The Decatur school system hired Governor Brian Kemp’s frat brother to lobby for a veto of hard-won legislation to keep annexations from decimating DeKalb County schools.
Decatur City Schools didn’t bother giving much feedback to the legislative delegation as they worked through the thorny problem this year, according to a press release from the DeKalb County School System reported by Decaturish today. Instead, Decatur waited until the bill passed in legislation — without a single vote against it — before bringing their objections directly to Kemp.
The law would have prevented Atlanta’s annexations around Emory University and Druid Hills from either taking children out of the DeKalb school system, or (critically) taking the lucrative commercial and high-value residential tax base along with those children.
Decatur’s prized school system comes with relatively high taxes; about 61 cents of every property tax dollar in Decatur funds its schools, which spend about $2,000 more per student than DeKalb County does. Applied to Decatur, the law would mean Decatur couldn’t annex nearby commercial properties like Suburban Plaza to offset residential property taxes.
DeKalb politicians left and right are calling foul.
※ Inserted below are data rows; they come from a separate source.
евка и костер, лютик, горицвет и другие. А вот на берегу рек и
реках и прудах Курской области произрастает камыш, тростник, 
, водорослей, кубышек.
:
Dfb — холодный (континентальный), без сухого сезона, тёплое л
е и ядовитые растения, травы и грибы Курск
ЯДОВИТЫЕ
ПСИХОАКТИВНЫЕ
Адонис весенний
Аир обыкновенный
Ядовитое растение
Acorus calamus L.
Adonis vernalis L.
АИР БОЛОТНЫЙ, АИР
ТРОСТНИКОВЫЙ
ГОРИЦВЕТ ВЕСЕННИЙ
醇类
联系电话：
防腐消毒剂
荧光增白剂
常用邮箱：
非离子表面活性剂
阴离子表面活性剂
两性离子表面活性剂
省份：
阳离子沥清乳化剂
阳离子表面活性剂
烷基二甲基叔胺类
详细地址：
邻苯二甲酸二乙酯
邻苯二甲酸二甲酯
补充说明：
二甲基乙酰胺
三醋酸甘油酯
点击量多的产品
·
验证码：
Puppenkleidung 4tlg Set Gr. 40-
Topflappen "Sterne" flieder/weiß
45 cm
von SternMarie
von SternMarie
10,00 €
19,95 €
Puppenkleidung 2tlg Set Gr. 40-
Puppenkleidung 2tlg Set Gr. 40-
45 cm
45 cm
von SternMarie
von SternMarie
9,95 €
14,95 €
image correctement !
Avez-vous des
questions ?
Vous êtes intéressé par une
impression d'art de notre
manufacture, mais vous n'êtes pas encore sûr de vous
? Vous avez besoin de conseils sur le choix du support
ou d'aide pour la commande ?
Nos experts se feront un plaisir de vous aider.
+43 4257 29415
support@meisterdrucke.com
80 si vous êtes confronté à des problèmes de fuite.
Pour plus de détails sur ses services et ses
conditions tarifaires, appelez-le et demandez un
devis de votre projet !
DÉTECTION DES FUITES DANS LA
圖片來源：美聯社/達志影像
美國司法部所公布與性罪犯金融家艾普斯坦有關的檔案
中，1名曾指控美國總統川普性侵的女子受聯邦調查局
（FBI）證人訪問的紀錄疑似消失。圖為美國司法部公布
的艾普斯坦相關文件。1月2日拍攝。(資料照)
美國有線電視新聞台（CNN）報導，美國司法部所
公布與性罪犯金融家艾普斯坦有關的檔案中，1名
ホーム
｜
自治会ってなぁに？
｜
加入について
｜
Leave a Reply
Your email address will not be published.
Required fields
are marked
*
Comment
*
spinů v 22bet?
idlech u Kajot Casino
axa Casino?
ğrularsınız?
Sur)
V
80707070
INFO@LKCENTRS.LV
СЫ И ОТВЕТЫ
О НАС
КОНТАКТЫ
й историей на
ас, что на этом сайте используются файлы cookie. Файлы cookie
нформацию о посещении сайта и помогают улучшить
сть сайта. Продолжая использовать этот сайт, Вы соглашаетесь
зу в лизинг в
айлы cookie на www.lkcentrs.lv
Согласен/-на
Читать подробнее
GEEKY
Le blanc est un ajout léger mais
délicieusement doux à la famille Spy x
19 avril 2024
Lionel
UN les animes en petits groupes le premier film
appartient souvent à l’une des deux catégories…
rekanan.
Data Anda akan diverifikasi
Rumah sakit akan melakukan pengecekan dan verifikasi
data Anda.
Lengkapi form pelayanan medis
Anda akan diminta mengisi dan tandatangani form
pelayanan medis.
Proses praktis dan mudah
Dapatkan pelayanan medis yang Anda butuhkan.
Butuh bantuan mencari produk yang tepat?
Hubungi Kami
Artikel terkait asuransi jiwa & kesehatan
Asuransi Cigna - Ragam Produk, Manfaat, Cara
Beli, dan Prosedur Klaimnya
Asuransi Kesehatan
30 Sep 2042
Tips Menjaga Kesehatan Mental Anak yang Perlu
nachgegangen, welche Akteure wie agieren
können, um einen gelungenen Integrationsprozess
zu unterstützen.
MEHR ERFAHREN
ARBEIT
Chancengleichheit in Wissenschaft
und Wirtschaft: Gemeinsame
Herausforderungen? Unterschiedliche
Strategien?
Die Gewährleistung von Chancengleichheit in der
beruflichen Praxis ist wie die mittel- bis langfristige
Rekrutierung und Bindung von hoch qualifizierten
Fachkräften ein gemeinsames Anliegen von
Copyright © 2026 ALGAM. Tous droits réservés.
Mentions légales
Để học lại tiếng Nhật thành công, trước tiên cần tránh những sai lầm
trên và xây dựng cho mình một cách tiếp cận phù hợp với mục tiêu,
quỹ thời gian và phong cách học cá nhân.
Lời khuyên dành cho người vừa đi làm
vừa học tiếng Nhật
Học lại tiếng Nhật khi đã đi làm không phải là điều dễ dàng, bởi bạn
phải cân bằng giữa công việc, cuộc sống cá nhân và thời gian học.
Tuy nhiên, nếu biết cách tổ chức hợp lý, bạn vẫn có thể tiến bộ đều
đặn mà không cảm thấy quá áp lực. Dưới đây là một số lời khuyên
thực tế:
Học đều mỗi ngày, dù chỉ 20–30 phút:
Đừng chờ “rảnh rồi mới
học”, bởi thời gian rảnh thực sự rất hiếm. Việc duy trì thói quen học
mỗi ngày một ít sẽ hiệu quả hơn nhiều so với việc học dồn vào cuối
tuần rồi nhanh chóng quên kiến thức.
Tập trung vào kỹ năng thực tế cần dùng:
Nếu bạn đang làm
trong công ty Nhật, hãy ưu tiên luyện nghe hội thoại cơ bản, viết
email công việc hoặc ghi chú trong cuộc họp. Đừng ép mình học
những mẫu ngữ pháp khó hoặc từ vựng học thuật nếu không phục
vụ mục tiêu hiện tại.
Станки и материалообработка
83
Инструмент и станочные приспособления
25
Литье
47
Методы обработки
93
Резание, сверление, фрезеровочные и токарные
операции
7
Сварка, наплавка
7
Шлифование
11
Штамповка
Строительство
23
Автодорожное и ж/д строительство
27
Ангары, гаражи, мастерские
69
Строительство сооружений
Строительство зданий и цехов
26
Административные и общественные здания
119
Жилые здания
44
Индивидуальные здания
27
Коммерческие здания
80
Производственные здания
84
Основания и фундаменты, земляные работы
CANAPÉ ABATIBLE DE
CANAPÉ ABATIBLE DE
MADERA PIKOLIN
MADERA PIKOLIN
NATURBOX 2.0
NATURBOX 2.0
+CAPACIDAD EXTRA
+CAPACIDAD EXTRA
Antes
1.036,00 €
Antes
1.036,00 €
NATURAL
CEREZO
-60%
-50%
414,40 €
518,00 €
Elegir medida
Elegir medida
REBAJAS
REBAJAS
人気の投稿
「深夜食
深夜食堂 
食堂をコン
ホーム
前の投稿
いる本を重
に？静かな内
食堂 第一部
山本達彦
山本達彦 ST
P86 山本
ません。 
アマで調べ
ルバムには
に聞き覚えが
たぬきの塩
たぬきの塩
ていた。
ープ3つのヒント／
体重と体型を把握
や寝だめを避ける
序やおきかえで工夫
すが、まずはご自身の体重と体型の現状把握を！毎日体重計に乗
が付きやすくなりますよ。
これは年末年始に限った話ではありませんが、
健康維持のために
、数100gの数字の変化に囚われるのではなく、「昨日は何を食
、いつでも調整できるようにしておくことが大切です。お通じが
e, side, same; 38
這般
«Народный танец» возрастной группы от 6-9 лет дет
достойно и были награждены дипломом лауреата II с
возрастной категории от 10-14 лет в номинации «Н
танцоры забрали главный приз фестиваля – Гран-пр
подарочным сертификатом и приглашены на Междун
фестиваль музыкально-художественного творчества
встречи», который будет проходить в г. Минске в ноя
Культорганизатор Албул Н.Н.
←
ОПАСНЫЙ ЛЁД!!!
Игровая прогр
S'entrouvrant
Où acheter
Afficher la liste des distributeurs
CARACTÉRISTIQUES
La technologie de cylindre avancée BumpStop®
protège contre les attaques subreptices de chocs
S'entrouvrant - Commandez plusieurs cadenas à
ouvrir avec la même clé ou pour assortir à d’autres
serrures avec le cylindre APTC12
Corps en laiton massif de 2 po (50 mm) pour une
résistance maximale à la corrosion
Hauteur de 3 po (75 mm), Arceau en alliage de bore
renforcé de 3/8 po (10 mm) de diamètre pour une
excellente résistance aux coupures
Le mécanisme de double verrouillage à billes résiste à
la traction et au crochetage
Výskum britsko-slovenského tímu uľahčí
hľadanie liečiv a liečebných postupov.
DeKalb School Board member Marshall Orson called the decision, “very disappointing” and said it “continues the ongoing risk to DeKalb students.” Former Republican State Sen. Fran Millar accused Democrats of failing to follow through on the legislation, noting that the delegation no longer has a Republican interlocutor on the county’s behalf.
I am wondering how the basic blocking and tackling of DeKalb politics got this twisted.
Frank Underwood’s words ring in my ears. “Vote your district. Vote your conscience. Don’t surprise me.” Whatever else happens here, Decatur decided that this victory was worth surprising the DeKalb delegation, which might now be expected to look on Decatur’s future legislative agenda without particular charity, at least for a time.